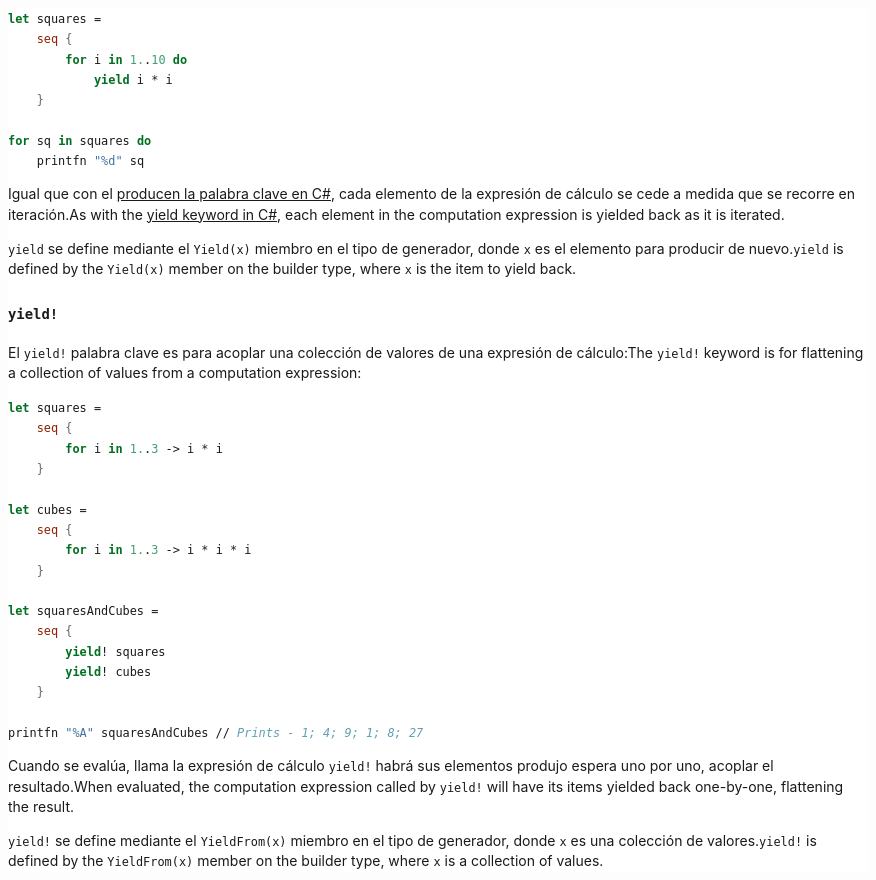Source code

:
 ```fsharp
let squares =
    seq {
        for i in 1..10 do
            yield i * i
    }

for sq in squares do
    printfn "%d" sq
```

<span data-ttu-id="2b204-143">Igual que con el [producen la palabra clave en C#](../../csharp/language-reference/keywords/yield.md), cada elemento de la expresión de cálculo se cede a medida que se recorre en iteración.</span><span class="sxs-lookup"><span data-stu-id="2b204-143">As with the [yield keyword in C#](../../csharp/language-reference/keywords/yield.md), each element in the computation expression is yielded back as it is iterated.</span></span>

<span data-ttu-id="2b204-144">`yield` se define mediante el `Yield(x)` miembro en el tipo de generador, donde `x` es el elemento para producir de nuevo.</span><span class="sxs-lookup"><span data-stu-id="2b204-144">`yield` is defined by the `Yield(x)` member on the builder type, where `x` is the item to yield back.</span></span>

### `yield!`

<span data-ttu-id="2b204-145">El `yield!` palabra clave es para acoplar una colección de valores de una expresión de cálculo:</span><span class="sxs-lookup"><span data-stu-id="2b204-145">The `yield!` keyword is for flattening a collection of values from a computation expression:</span></span>

```fsharp
let squares =
    seq {
        for i in 1..3 -> i * i
    }

let cubes =
    seq {
        for i in 1..3 -> i * i * i
    }

let squaresAndCubes =
    seq {
        yield! squares
        yield! cubes
    }

printfn "%A" squaresAndCubes // Prints - 1; 4; 9; 1; 8; 27
```

<span data-ttu-id="2b204-146">Cuando se evalúa, llama la expresión de cálculo `yield!` habrá sus elementos produjo espera uno por uno, acoplar el resultado.</span><span class="sxs-lookup"><span data-stu-id="2b204-146">When evaluated, the computation expression called by `yield!` will have its items yielded back one-by-one, flattening the result.</span></span>

<span data-ttu-id="2b204-147">`yield!` se define mediante el `YieldFrom(x)` miembro en el tipo de generador, donde `x` es una colección de valores.</span><span class="sxs-lookup"><span data-stu-id="2b204-147">`yield!` is defined by the `YieldFrom(x)` member on the builder type, where `x` is a collection of values.</span></span>
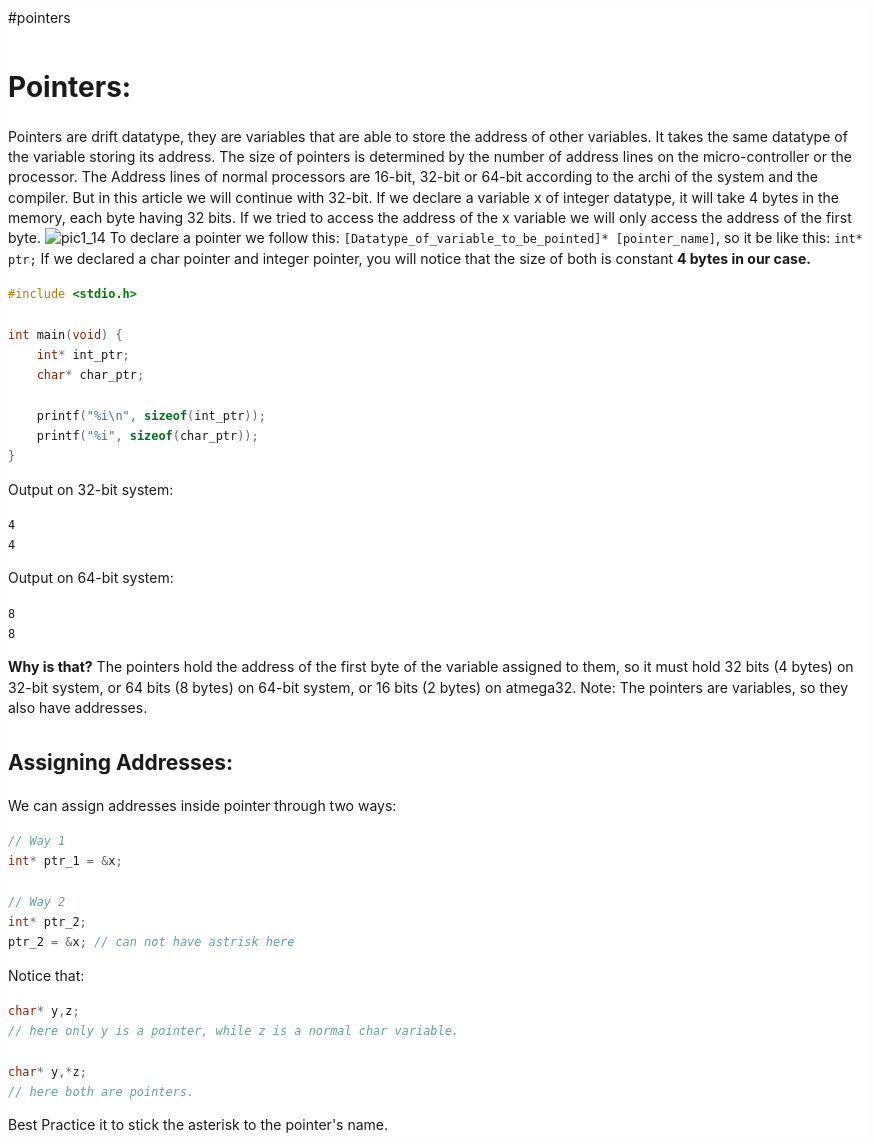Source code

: #pointers
# Pointers:
Pointers are drift datatype, they are variables that are able to store the address of other variables. It takes the same datatype of the variable storing its address.
The size of pointers is determined by the number of address lines on the micro-controller or the processor. 
The Address lines of normal processors are 16-bit, 32-bit or 64-bit according to the archi of the system and the compiler. But in this article we will continue with 32-bit.
If we declare a variable x of integer datatype, it will take 4 bytes in the memory, each byte having 32 bits. If we tried to access the address of the x variable we will only access the address of the first byte.
![pic1_14](pic1_14.png)
To declare a pointer we follow this:
`[Datatype_of_variable_to_be_pointed]* [pointer_name]`, so it be like this:
`int* ptr;`
If we declared a char pointer and integer pointer, you will notice that the size of both is constant **4 bytes in our case.**
```c
#include <stdio.h>

int main(void) {
	int* int_ptr;
	char* char_ptr;
	
	printf("%i\n", sizeof(int_ptr));
	printf("%i", sizeof(char_ptr));
}
```
Output on 32-bit system:
```
4
4
```
Output on 64-bit system:
```
8
8
```
**Why is that?**
The pointers hold the address of the first byte of the variable assigned to them, so it must hold 32 bits (4 bytes) on 32-bit system, or 64 bits (8 bytes) on 64-bit system, or 16 bits (2 bytes) on atmega32.
Note: The pointers are variables, so they also have addresses.
## Assigning Addresses:
We can assign addresses inside pointer through two ways:
```c
// Way 1
int* ptr_1 = &x;

// Way 2
int* ptr_2;
ptr_2 = &x; // can not have astrisk here
```
Notice that:
```c
char* y,z;
// here only y is a pointer, while z is a normal char variable. 

char* y,*z;
// here both are pointers.
```
Best Practice it to stick the asterisk to the pointer's name.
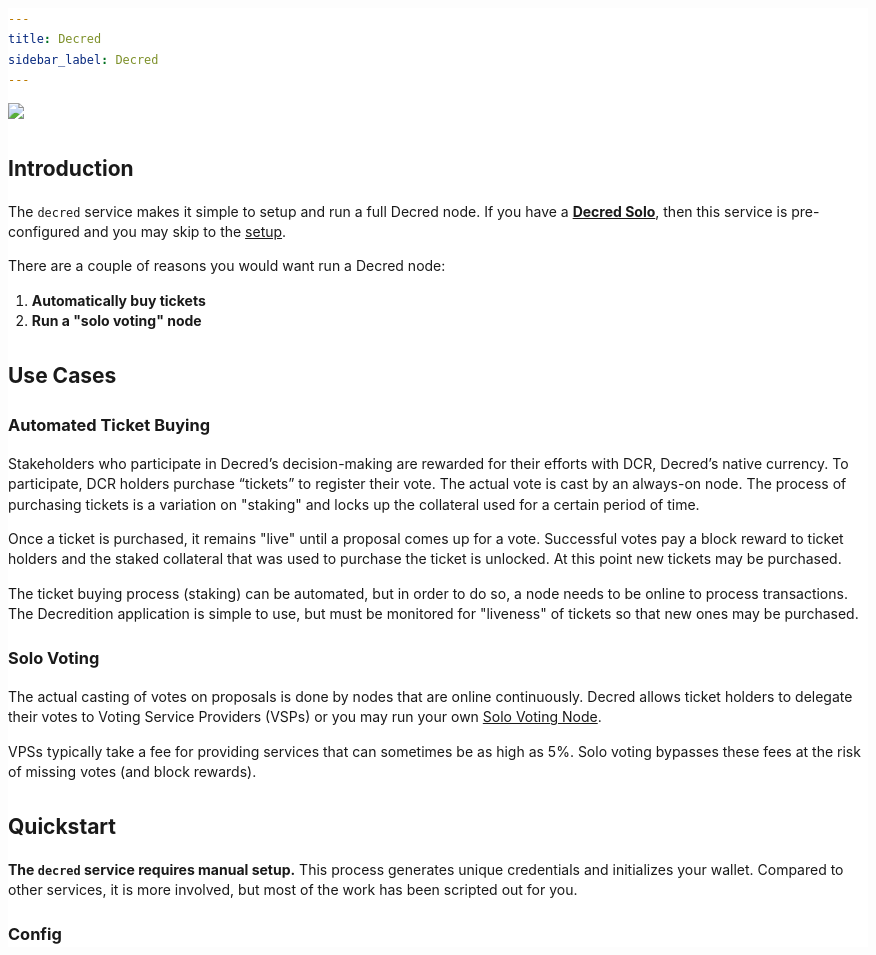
 ```yaml
---
title: Decred
sidebar_label: Decred
---
```


<img src="/blackbox/docs/assets/dcr.svg" style="width:60%;"/>

## Introduction

The `decred` service makes it simple to setup and run a full Decred node. If you have a **[Decred Solo](https://crypdex.io/decred-solo)**, then this service is pre-configured and you may skip to the [setup](https://crypdex.github.io/blackbox/docs/services/decred#setup).

There are a couple of reasons you would want run a Decred node:

1. **Automatically buy tickets**
2. **Run a "solo voting" node**

## Use Cases

### Automated Ticket Buying

Stakeholders who participate in Decred’s decision-making are rewarded for their efforts with DCR, Decred’s native currency. To participate, DCR holders purchase “tickets” to register their vote. The actual vote is cast by an always-on node. The process of purchasing tickets is a variation on "staking" and locks up the collateral used for a certain period of time.

Once a ticket is purchased, it remains "live" until a proposal comes up for a vote. Successful votes pay a block reward to ticket holders and the staked collateral that was used to purchase the ticket is unlocked. At this point new tickets may be purchased.

The ticket buying process (staking) can be automated, but in order to do so, a node needs to be online to process transactions. The Decredition application is simple to use, but must be monitored for "liveness" of tickets so that new ones may be purchased.

### Solo Voting

The actual casting of votes on proposals is done by nodes that are online continuously. Decred allows ticket holders to delegate their votes to Voting Service Providers (VSPs) or you may run your own [Solo Voting Node](https://docs.decred.org/advanced/solo-proof-of-stake-voting/).

VPSs typically take a fee for providing services that can sometimes be as high as 5%. Solo voting bypasses these fees at the risk of missing votes (and block rewards).

## Quickstart

**The `decred` service requires manual setup.** This process generates unique credentials and initializes your wallet. Compared to other services, it is more involved, but most of the work has been scripted out for you.

### Config
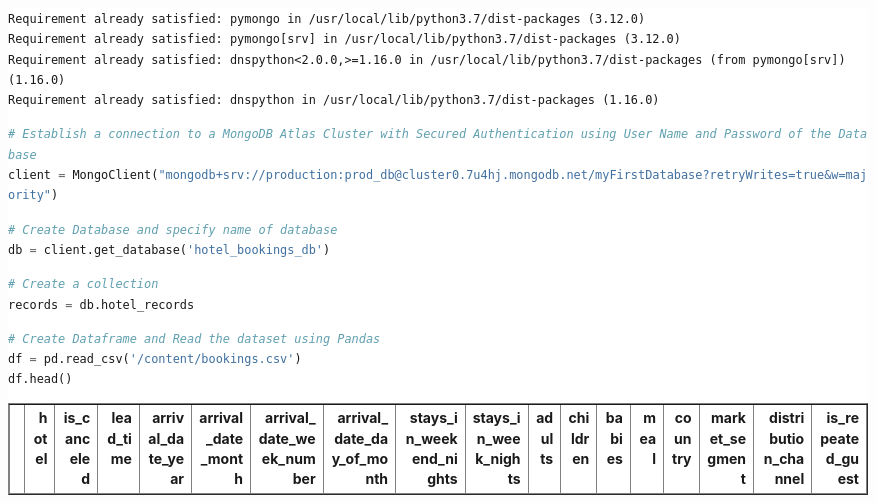     Requirement already satisfied: pymongo in /usr/local/lib/python3.7/dist-packages (3.12.0)
    Requirement already satisfied: pymongo[srv] in /usr/local/lib/python3.7/dist-packages (3.12.0)
    Requirement already satisfied: dnspython<2.0.0,>=1.16.0 in /usr/local/lib/python3.7/dist-packages (from pymongo[srv]) (1.16.0)
    Requirement already satisfied: dnspython in /usr/local/lib/python3.7/dist-packages (1.16.0)
    


```python
# Establish a connection to a MongoDB Atlas Cluster with Secured Authentication using User Name and Password of the Database
client = MongoClient("mongodb+srv://production:prod_db@cluster0.7u4hj.mongodb.net/myFirstDatabase?retryWrites=true&w=majority")
```


```python
# Create Database and specify name of database
db = client.get_database('hotel_bookings_db')
```


```python
# Create a collection
records = db.hotel_records
```


```python
# Create Dataframe and Read the dataset using Pandas
df = pd.read_csv('/content/bookings.csv')
df.head()
```




<div>
<style scoped>
    .dataframe tbody tr th:only-of-type {
        vertical-align: middle;
    }

    .dataframe tbody tr th {
        vertical-align: top;
    }

    .dataframe thead th {
        text-align: right;
    }
</style>
<table border="1" class="dataframe">
  <thead>
    <tr style="text-align: right;">
      <th></th>
      <th>hotel</th>
      <th>is_canceled</th>
      <th>lead_time</th>
      <th>arrival_date_year</th>
      <th>arrival_date_month</th>
      <th>arrival_date_week_number</th>
      <th>arrival_date_day_of_month</th>
      <th>stays_in_weekend_nights</th>
      <th>stays_in_week_nights</th>
      <th>adults</th>
      <th>children</th>
      <th>babies</th>
      <th>meal</th>
      <th>country</th>
      <th>market_segment</th>
      <th>distribution_channel</th>
      <th>is_repeated_guest</th>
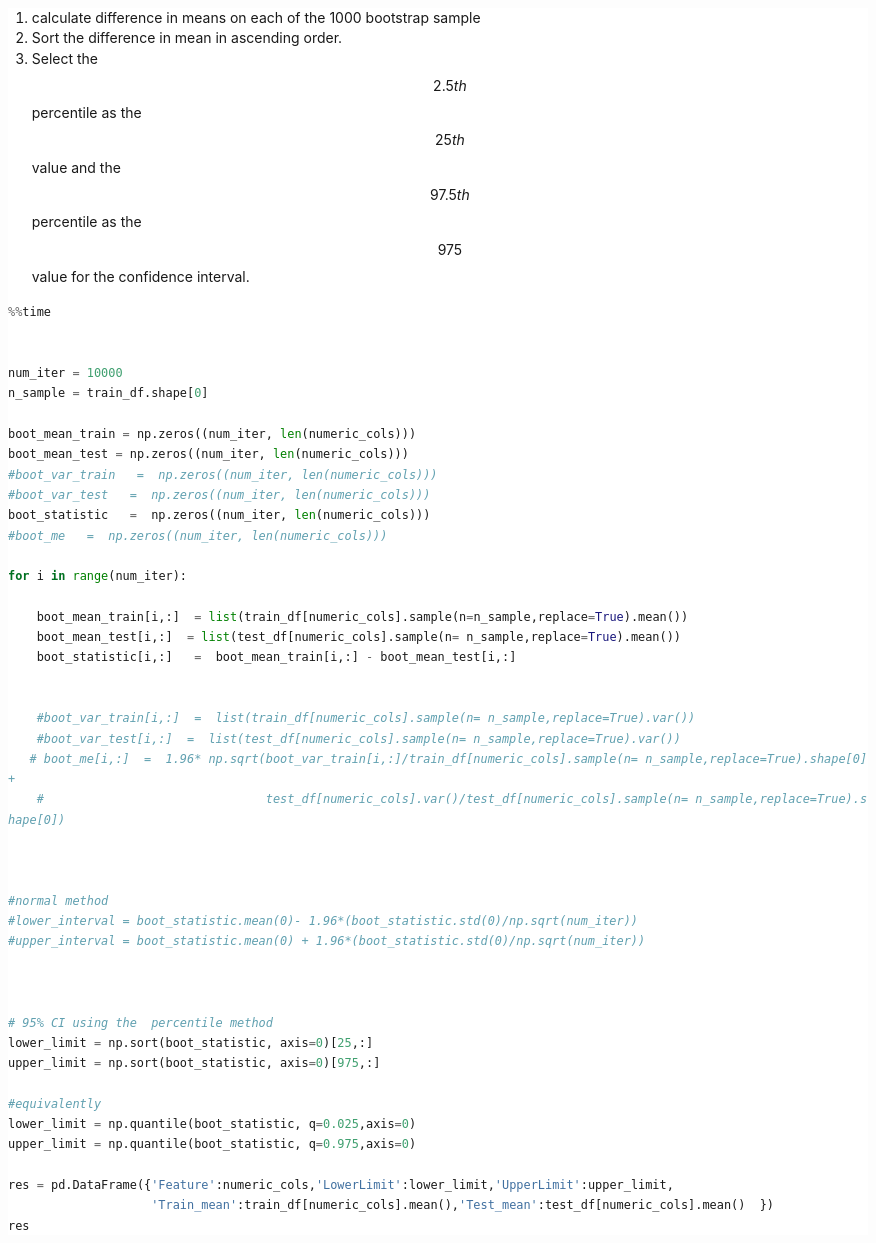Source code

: 1. calculate difference in means on each of the 1000 bootstrap sample
2. Sort the difference in mean in ascending order. 
3. Select the $$2.5th$$ percentile as the $$25th$$ value and the $$97.5th$$ percentile as the $$975$$ value for the confidence interval.




```python
%%time 


num_iter = 10000
n_sample = train_df.shape[0]

boot_mean_train = np.zeros((num_iter, len(numeric_cols)))
boot_mean_test = np.zeros((num_iter, len(numeric_cols)))
#boot_var_train   =  np.zeros((num_iter, len(numeric_cols)))
#boot_var_test   =  np.zeros((num_iter, len(numeric_cols)))
boot_statistic   =  np.zeros((num_iter, len(numeric_cols)))
#boot_me   =  np.zeros((num_iter, len(numeric_cols)))

for i in range(num_iter):

    boot_mean_train[i,:]  = list(train_df[numeric_cols].sample(n=n_sample,replace=True).mean())
    boot_mean_test[i,:]  = list(test_df[numeric_cols].sample(n= n_sample,replace=True).mean())
    boot_statistic[i,:]   =  boot_mean_train[i,:] - boot_mean_test[i,:]


    #boot_var_train[i,:]  =  list(train_df[numeric_cols].sample(n= n_sample,replace=True).var())
    #boot_var_test[i,:]  =  list(test_df[numeric_cols].sample(n= n_sample,replace=True).var())
   # boot_me[i,:]  =  1.96* np.sqrt(boot_var_train[i,:]/train_df[numeric_cols].sample(n= n_sample,replace=True).shape[0] + 
    #                               test_df[numeric_cols].var()/test_df[numeric_cols].sample(n= n_sample,replace=True).shape[0])



#normal method
#lower_interval = boot_statistic.mean(0)- 1.96*(boot_statistic.std(0)/np.sqrt(num_iter))
#upper_interval = boot_statistic.mean(0) + 1.96*(boot_statistic.std(0)/np.sqrt(num_iter))



# 95% CI using the  percentile method
lower_limit = np.sort(boot_statistic, axis=0)[25,:]
upper_limit = np.sort(boot_statistic, axis=0)[975,:]

#equivalently
lower_limit = np.quantile(boot_statistic, q=0.025,axis=0)
upper_limit = np.quantile(boot_statistic, q=0.975,axis=0)

res = pd.DataFrame({'Feature':numeric_cols,'LowerLimit':lower_limit,'UpperLimit':upper_limit,
                    'Train_mean':train_df[numeric_cols].mean(),'Test_mean':test_df[numeric_cols].mean()  })
res
```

• _What you should do_
Your reply should hold all the lines from the listing above in which "member" appears.

• _Exercise solution_
<span data-ttu-id="2b204-144">`yield` se define mediante el `Yield(x)` miembro en el tipo de generador, donde `x` es el elemento para producir de nuevo.</span><span class="sxs-lookup"><span data-stu-id="2b204-144">`yield` is defined by the `Yield(x)` member on the builder type, where `x` is the item to yield back.</span></span>
<span data-ttu-id="2b204-147">`yield!` se define mediante el `YieldFrom(x)` miembro en el tipo de generador, donde `x` es una colección de valores.</span><span class="sxs-lookup"><span data-stu-id="2b204-147">`yield!` is defined by the `YieldFrom(x)` member on the builder type, where `x` is a collection of values.</span></span>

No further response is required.